DOCUMENT PASSAGE |
****************

Australian economist Steve Keen is discussing the choice of control levers for prevention of credit bubbles in his latest post. The American Monetary Institute, where he was invited to speak, is campaigning to reform banking on the basis of 100% reserve monetary system, in order to eliminate the banks’ power to create money. But then you’d have to give that power to someone, meaning back to politicians, and we know how well that worked wherever and whenever they had that power!!! At least with private bankers, the economy parties on and on for a few decades, then takes its debt deflation medicine once every 60 to 80 years or so, sans the hyperinflation.
Although I don’t endorse the system of Ponzi finance that rules our lives, I am not at all sure our current crop of politicians should be part of the solution. Neither is Steve, who went to the AMI with another proposal instead:
Apparently, the theme of kissing non-smokers was the focus of a very successful anti-smoking campaign in New South Wales, Australia, back in the 1980’s. The addictive and self-destructive qualities of debt-financed asset bubbles inspired Steve Keen to attempt a transplant of this particular prevention and immunization technique to the world of rampaging finance:
We need something like that in finance to counter the successful campaigns that bankers have run to give debt as “sexy” an image as tobacco companies once gave cigarettes, even though–in another apt analogy–it causes financial cancer: the uncontrollable growth of debt is very much akin to the exponential growth of a tumour that ultimately kills its host.
The metaphor is not perfect of course, since a certain minimal level of debt is a good thing in a capitalist society. Productive debt both gives firms working capital, and finances the activities of entrepreneurs who need purchasing power before they have goods to sell.
But debt that funds simply speculation on asset prices is very much akin to a cancer. And like the cigarettes that cause lung cancer, growing unproductive debt gives a “hit” that makes the borrower addicted to more debt: when debt is growing, the debtor and society in general feel better. It enables the borrower to make profits from speculating on asset prices, since the rising debt drives up asset prices; and the spending this capital gain allows spreads into the wider economy, creating a genuine but ultimately terminal boom. The boom can only continue if debt continues to grow faster than income, but at some point this guarantees that the debt-servicing costs will exceed society’s capacity to pay, and the cessation of debt growth causes a crisis like the one we are in now.
Steve’s proposals are quite interesting:
My two “kiss a non-debtor” proposals to make debt far less attractive to borrowers are:
1. To redefine shares so that, if purchased from a company directly, they last forever (as all shares do now), but once these shares are sold by the original owner, they last another 50 years before they expire; and
2. To limit the debt that can be secured against a property to ten times the annual rental of that property.
The objective in both cases is to make unproductive debt much less attractive to borrowers.
There is more in the article on Steve’s website (link above) including a link to QED, which apparently is a systems dynamics modelling software especially suited to modeling debit/credit financial flows. I can imagine quite a few good uses for that in a world full of dynamic Ponzi schemes which are simply begging to be exposed for the frauds that they are.

****************

SUPPLIED ENTRIES |
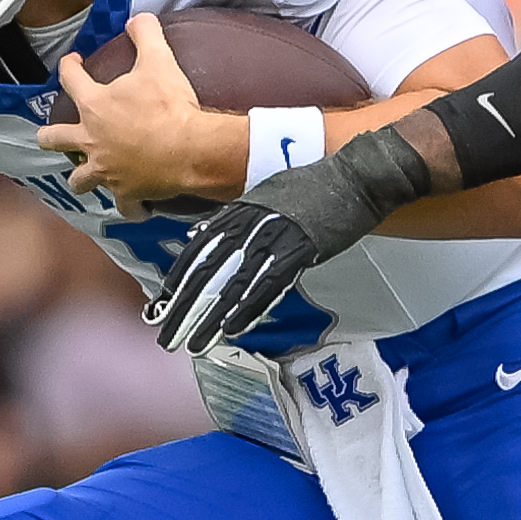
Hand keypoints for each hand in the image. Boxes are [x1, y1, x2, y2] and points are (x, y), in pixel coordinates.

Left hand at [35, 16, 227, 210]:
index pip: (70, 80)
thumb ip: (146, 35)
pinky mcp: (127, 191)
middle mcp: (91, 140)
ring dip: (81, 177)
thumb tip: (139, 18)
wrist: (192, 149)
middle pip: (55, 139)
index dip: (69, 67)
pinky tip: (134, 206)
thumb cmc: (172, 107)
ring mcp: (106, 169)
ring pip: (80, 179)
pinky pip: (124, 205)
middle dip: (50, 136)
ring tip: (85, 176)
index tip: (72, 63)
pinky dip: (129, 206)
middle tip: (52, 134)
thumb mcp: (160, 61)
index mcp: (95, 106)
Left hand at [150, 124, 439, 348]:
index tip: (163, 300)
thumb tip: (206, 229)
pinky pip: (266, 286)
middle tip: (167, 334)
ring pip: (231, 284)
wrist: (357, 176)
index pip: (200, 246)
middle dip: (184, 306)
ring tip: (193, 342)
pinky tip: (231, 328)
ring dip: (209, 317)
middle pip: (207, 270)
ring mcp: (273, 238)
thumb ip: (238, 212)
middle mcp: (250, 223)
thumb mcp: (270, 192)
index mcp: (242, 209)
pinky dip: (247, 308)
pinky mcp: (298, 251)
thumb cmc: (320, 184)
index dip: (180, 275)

****************

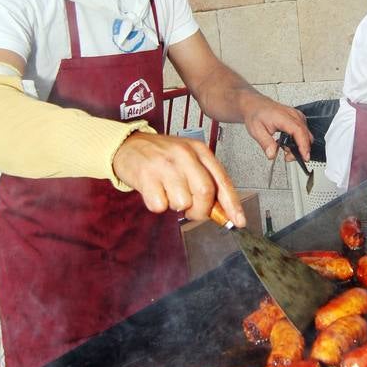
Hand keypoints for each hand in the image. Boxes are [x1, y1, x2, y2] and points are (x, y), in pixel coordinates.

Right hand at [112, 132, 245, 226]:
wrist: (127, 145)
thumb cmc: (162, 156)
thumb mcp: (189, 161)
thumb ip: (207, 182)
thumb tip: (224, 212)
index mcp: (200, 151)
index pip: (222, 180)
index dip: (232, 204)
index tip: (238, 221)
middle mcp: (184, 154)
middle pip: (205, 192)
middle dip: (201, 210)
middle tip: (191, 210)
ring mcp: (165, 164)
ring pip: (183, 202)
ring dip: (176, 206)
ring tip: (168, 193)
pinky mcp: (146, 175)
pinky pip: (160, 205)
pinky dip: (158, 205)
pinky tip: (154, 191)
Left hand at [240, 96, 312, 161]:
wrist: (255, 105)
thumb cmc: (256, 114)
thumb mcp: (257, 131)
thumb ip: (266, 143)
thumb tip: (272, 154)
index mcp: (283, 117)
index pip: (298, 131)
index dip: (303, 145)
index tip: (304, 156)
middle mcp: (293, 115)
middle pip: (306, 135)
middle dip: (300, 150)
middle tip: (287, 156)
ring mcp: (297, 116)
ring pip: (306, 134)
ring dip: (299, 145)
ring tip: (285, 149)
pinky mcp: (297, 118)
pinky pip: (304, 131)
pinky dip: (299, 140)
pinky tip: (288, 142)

****************

QUESTIONS |
• 1. List every number written in digits in the post on Steve Keen's debt proposals. Leave out the "1." and "2." that number the two proposals.
• 2. Translate this sentence from the post on Steve Keen's debt proposals into Spanish: "The objective in both cases is to make unproductive debt much less attractive to borrowers."

WRITTEN RESPONSES |
• 1.
100% (in "100% reserve monetary system")
60 (in "once every 60 to 80 years")
80 (in "once every 60 to 80 years")
1980’s (in "back in the 1980’s")
50 (in "they last another 50 years")

• 2. El objetivo en ambos casos es hacer que la deuda improductiva resulte mucho menos atractiva para los prestatarios.